Confusion and dementia.   No one really knows for sure what would cause this, although some studies have linked them with cigarette smoke. They also might be the result of hypoxia (low oxygen levels) that may occur during flare-ups or as the disease progresses.

Metabolic Syndrome.   Risk factors such as a sedentary life, obesity, smoking, and poor diet might increase the risk of developing heart disease, stroke, and diabetes.

Coronary Artery Disease.   This is when a waxy substance called plaque develops in arteries, causing them to become hard and narrow.  This increases the risk for heart attack and stroke.  Since a poor diet and cigarette smoking are causes of both diseases, they often exist side by side.

Pulmonary Vascular Disease. As the disease progresses, less oxygen may get to certain areas inside the lungs.  When this occurs, the body tries to compensate by constricting arteries to speed up the flow of blood, hoping to pick up more oxygen molecules.  The end result here is that more oxygen is not picked up and, as these diseased areas take over more of the lungs, the heart  eventually poops out and fails.

Congested Heart Failure (CHF).   After years of working hard to pump blood through diseased lungs, the heart may simply become too pooped to keep up with the demands of the body.  This causes fluid to back up into the lungs resulting in COPD flare-ups that may come upon fast and may result in severe dyspnea.  A doctor will have to determine if the flare-up is caused by COPD or CHF, as both are treated differently.

Hypertension.   Many things that cause COPD may also cause high blood pressure, including poor diet, obesity, stress, depression, genetics, and smoking.  Progression of COPD itself may also cause it. So it's not  uncommon for COPD patients to also be on some form of blood pressure medicine. Likewise, systemic corticosteroids used to treat and prevent chronic inflammation in COPD airways may cause fluid retention that results in hypertension. This may be treated with diuretics, and prevented by low dose and short duration steroid therapy only when needed.

Diabetes. Again, many things that cause COPD may also cause diabetes, including poor diet, stress, sedentary living, and smoking.  Chronic inflammation associated with COPD may also cause it. Systemic corticosteroids used to treat and prevent COPD flare-ups may compound the issue of diabetes, making these patients very difficult to treat.  So doctors may be forced to prescribe low dose steroids when high doses are needed. Regular glucose checks will be required for these patients.

Atrial Fibrillation.   This is an irregular heartbeat that may be caused by high blood pressure, heart attacks, medicine, and smoking.  It may increase the risk of stroke, and may be treated.  However, it may also become chronic.

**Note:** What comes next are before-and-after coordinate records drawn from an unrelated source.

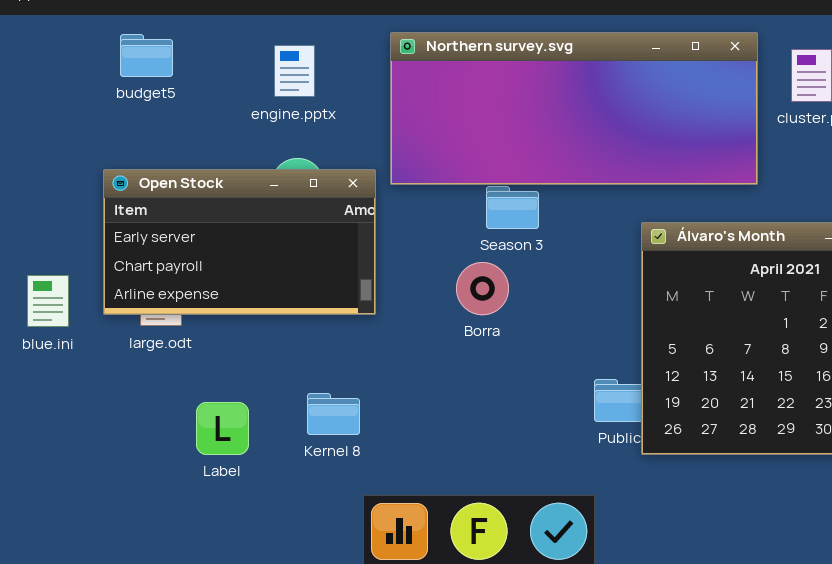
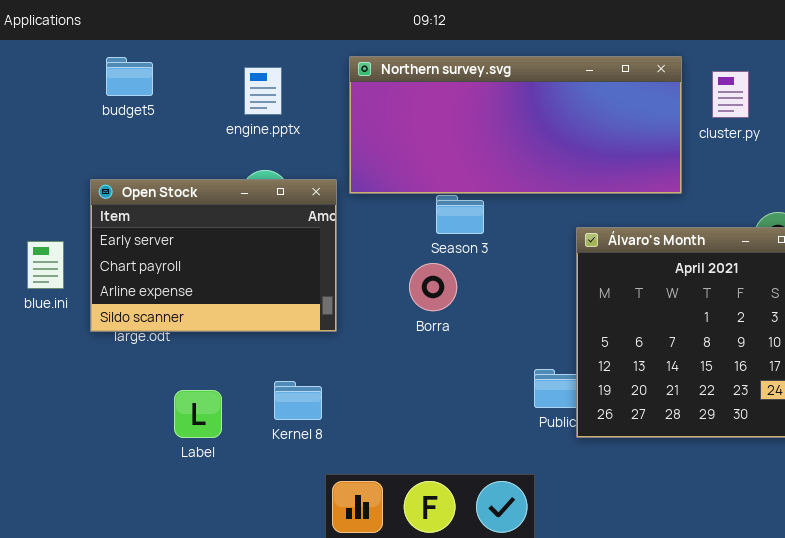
Open Stock: [103,169,376,315] -> [90,179,337,332], resized
blue.ini: [27,275,69,327] -> [27,241,64,289], moved

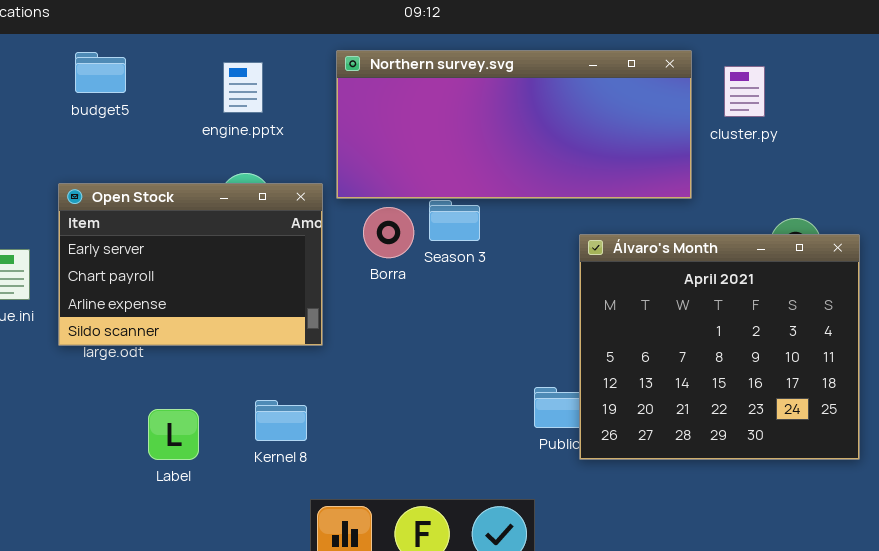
Borra: [409,263,457,311] -> [363,207,414,258], moved

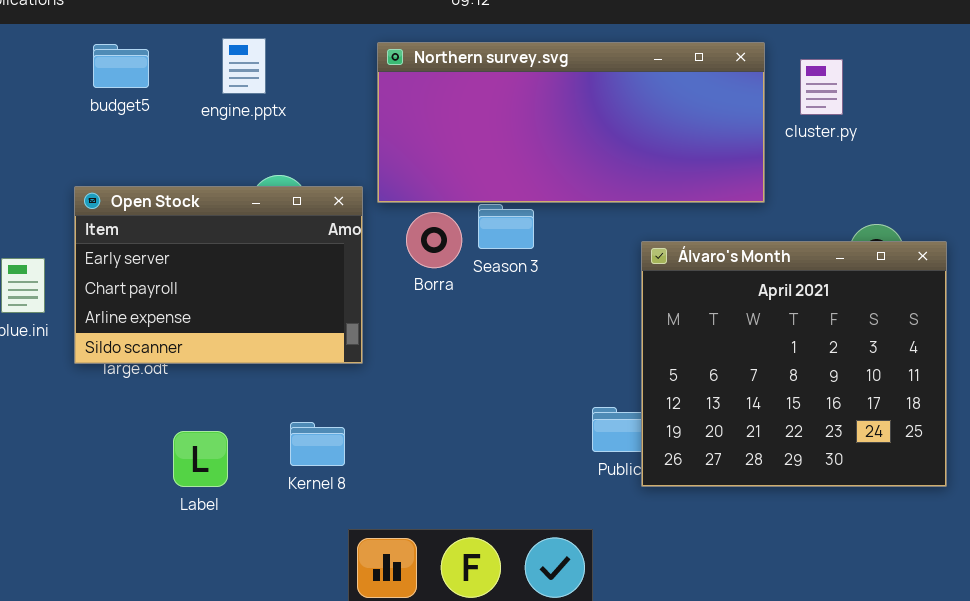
engine.pptx: [223,62,263,113] -> [222,38,266,94], moved

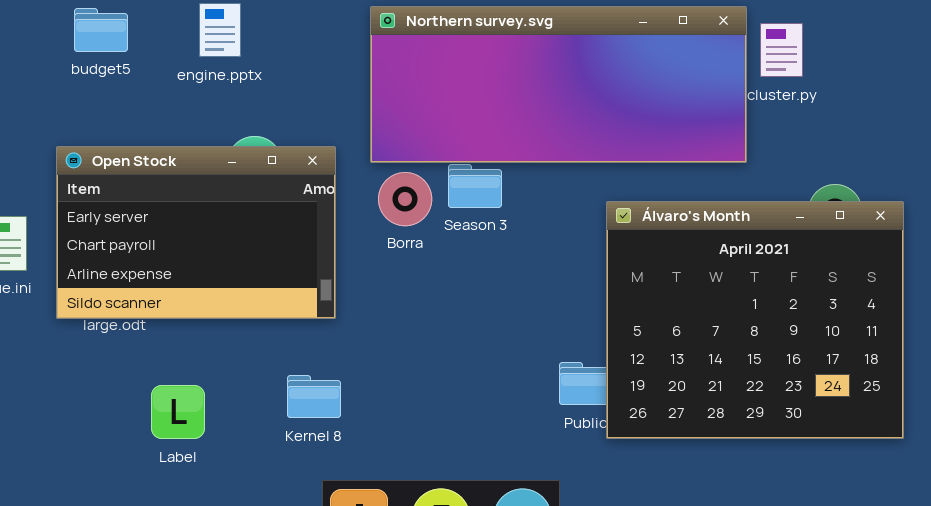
Northern survey.svg: [377,42,765,203] -> [370,6,747,163], moved
Kernel 8: [290,422,345,466] -> [287,375,341,418], moved

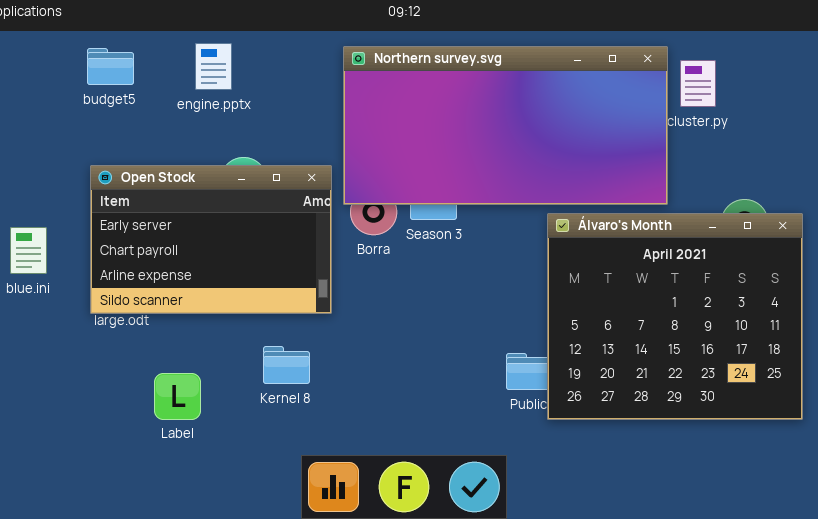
Northern survey.svg: [370,6,747,163] -> [343,46,668,205], resized
Open Stock: [56,146,336,319] -> [90,165,332,314], moved
Kernel 8: [287,375,341,418] -> [263,346,310,384], moved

Skeletal muscle wasting.   Some COPD patients become increasingly sedentary in order to prevent dyspnea (air hunger) that may occur with exertion.  When muscles aren't used, they become weak and shrink.  This may result in weak arm and leg muscles, making it difficult to  walk or do simple tasks.  In severe cases, it may result in weak muscles of inspiration, making it difficult to take a deep breath and cough to clear secretions, something that is essential to prevent lung infections, such as pneumonia.

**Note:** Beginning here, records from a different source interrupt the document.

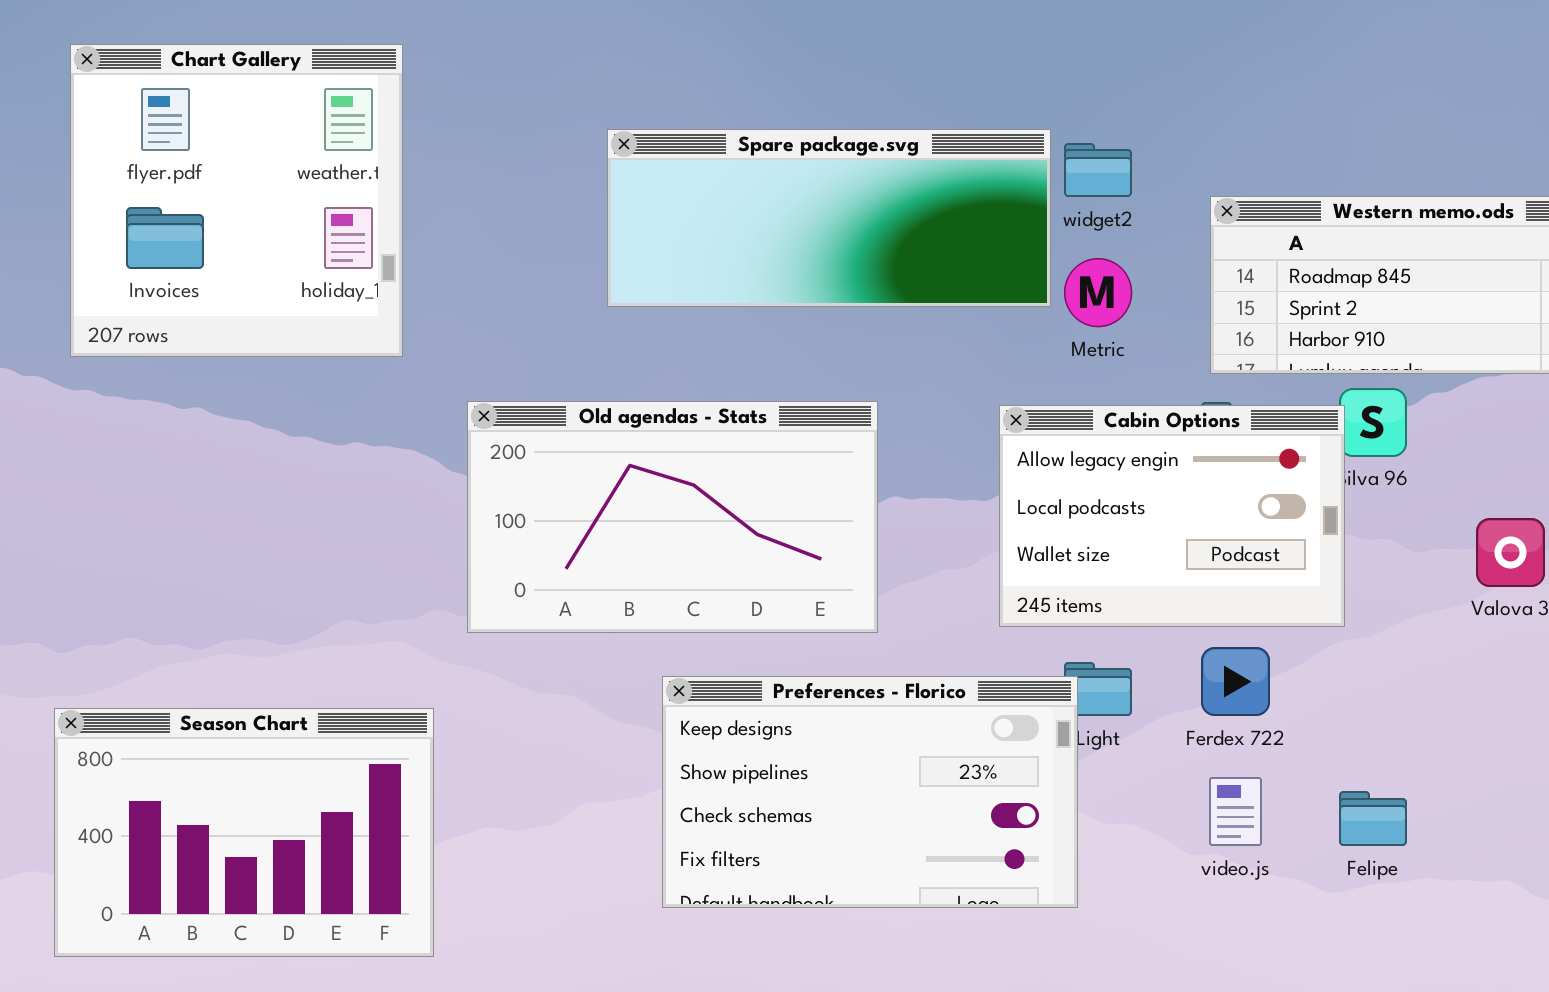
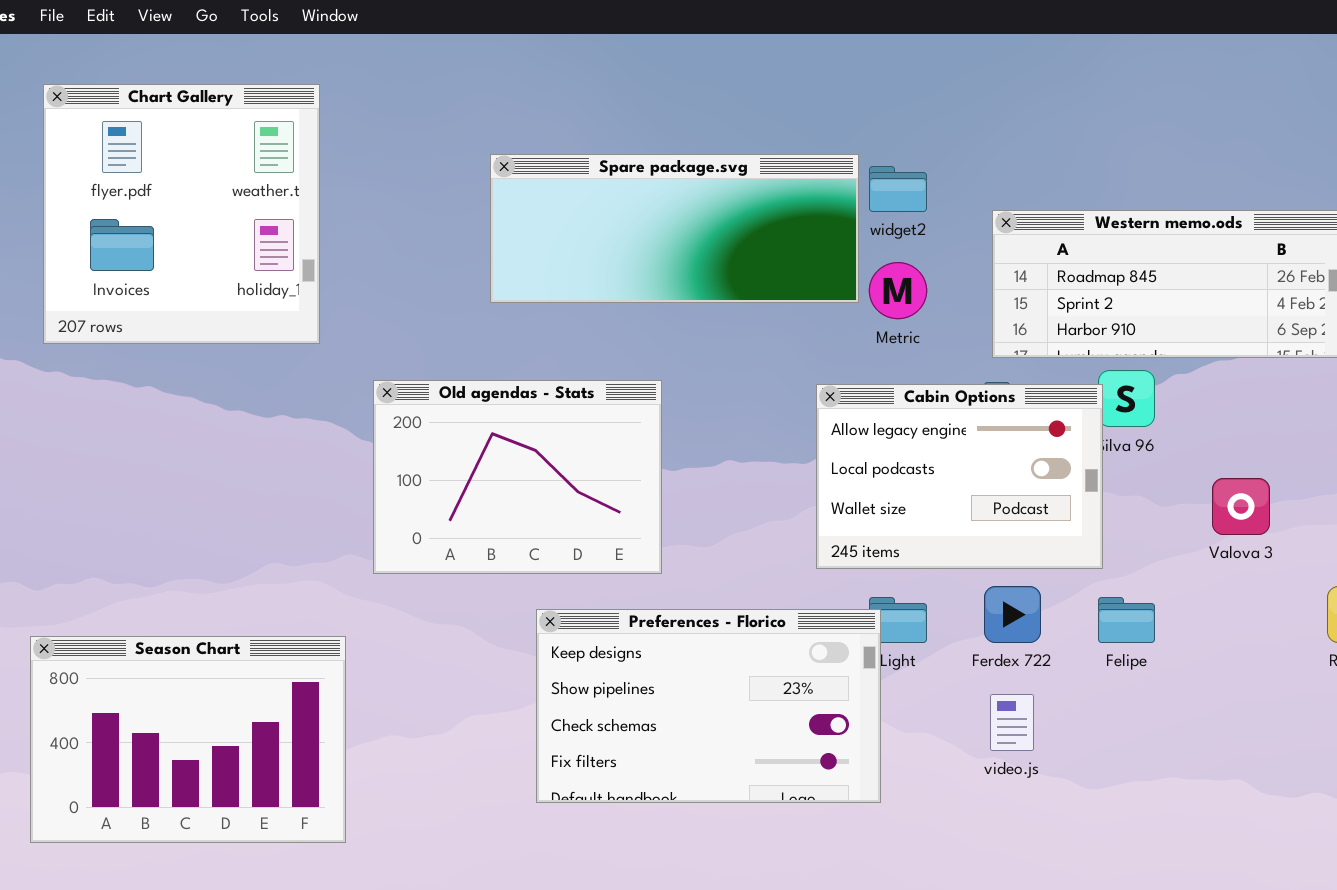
Old agendas - Stats: [467,401,878,633] -> [373,380,662,574], resized
Felipe: [1339,791,1407,846] -> [1098,597,1155,643], moved

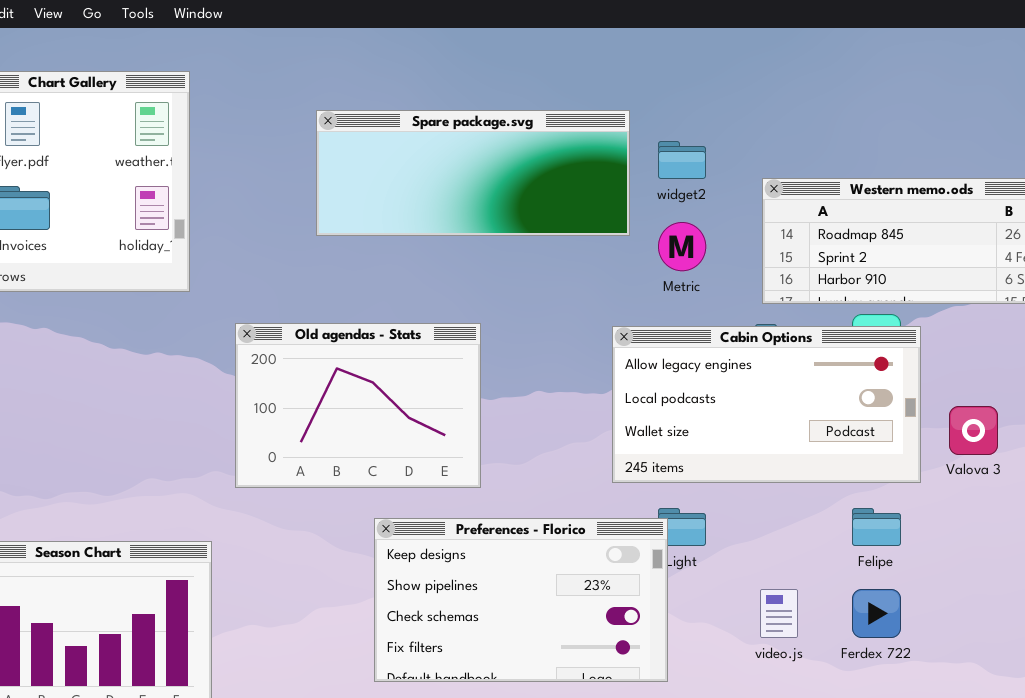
Spare package.svg: [490,154,859,303] -> [316,110,630,236], moved
Cabin Options: [816,384,1103,569] -> [612,326,921,483], resized
Ferdex 722: [984,586,1041,643] -> [852,589,901,638], moved

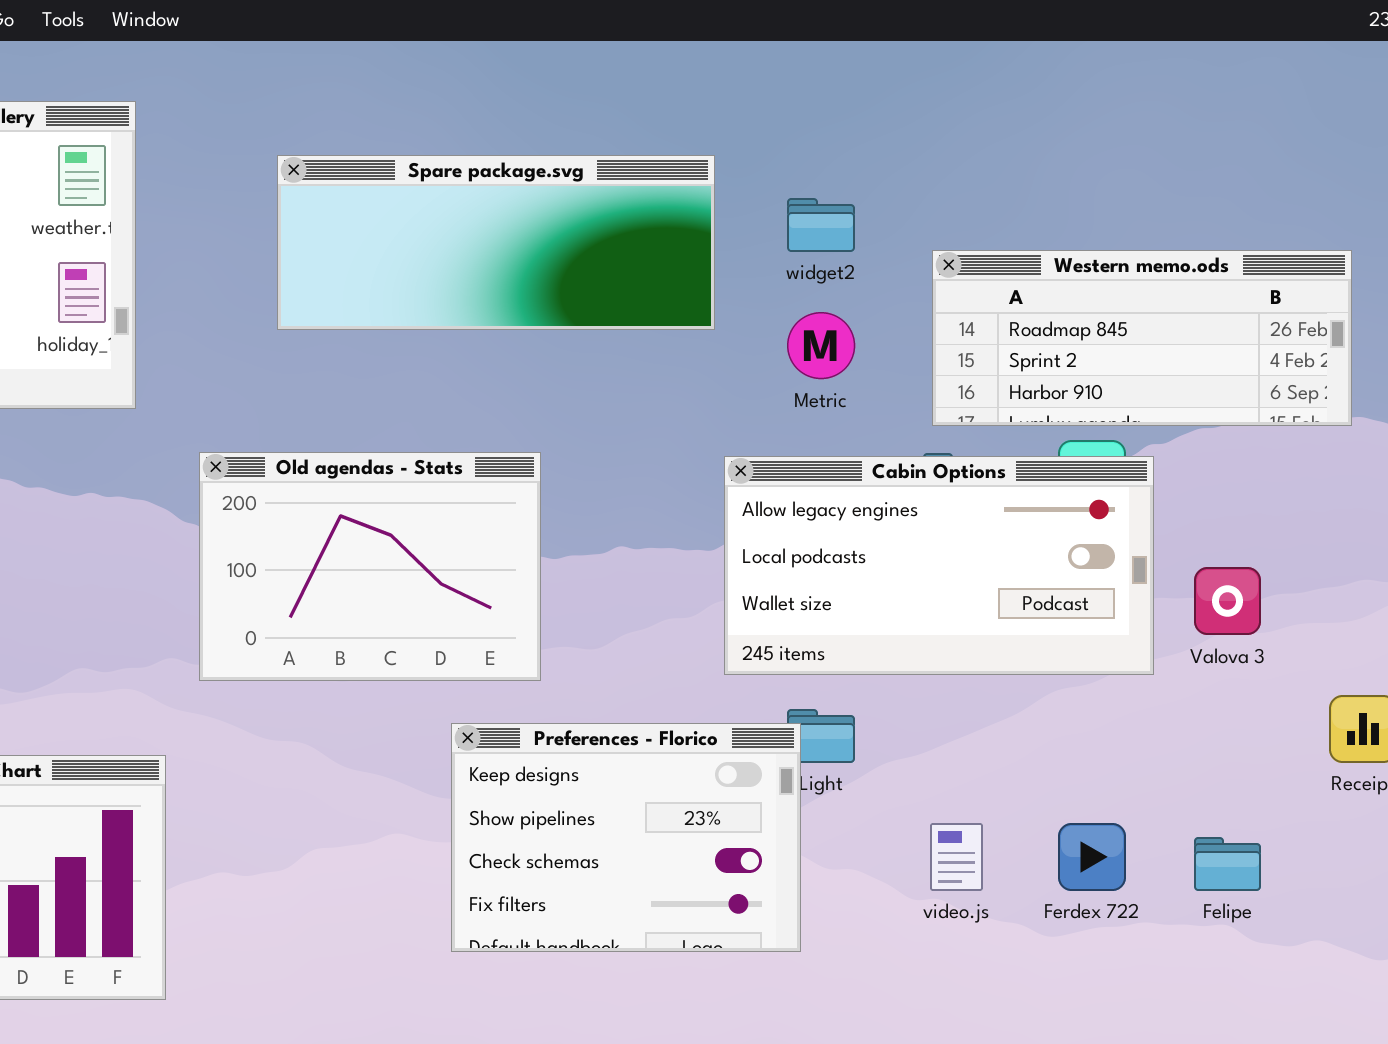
Spare package.svg: [316,110,630,236] -> [277,155,715,330], moved
Felipe: [852,508,901,546] -> [1194,837,1261,891], moved
Preferences - Florico: [374,518,668,682] -> [451,723,801,952], resized

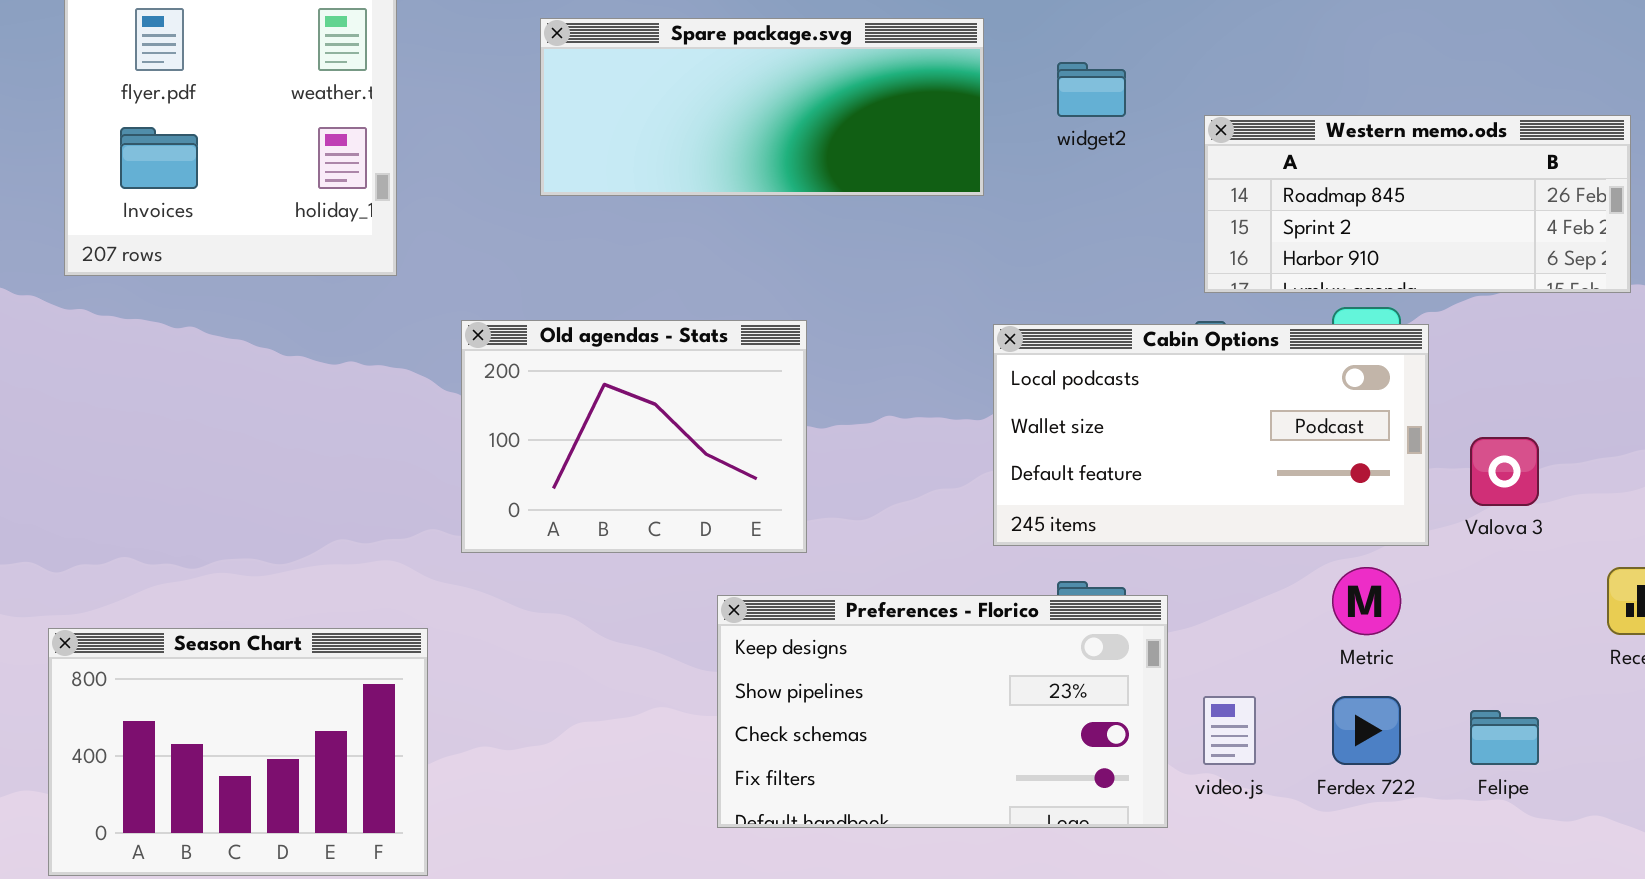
Metric: [787,312,855,379] -> [1332,567,1401,635], moved
Cabin Options: [724,456,1154,675] -> [993,324,1429,546], scrolled down 1 row
Preferences - Florico: [451,723,801,952] -> [717,595,1168,828], resized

Cachexia.   This is wasting away that occurs due to skeletal muscle wasting, loss of appetite, and weakness.  These patients often present with a weak, frail, thin, and sickly deportment.

Normocytic Anemia.   This is a type of anemia (loss of blood volume) associated with chronic disease.  It's possibly caused by the inflammation associated with COPD, although the exact cause is unknown.

These COPD co-morbidities do not appear equally in all COPD patients.  Some may have none and some may have them all.  But, in all actuality, most probably have at least one or two.  Often, as the disease progresses, co-morbidities gradually develop, further complicating care.

The good news is that many of them can be prevented, or at least more easily controlled, simply by quitting smoking immediately and working with your physician to control your disease and to live an active life with COPD.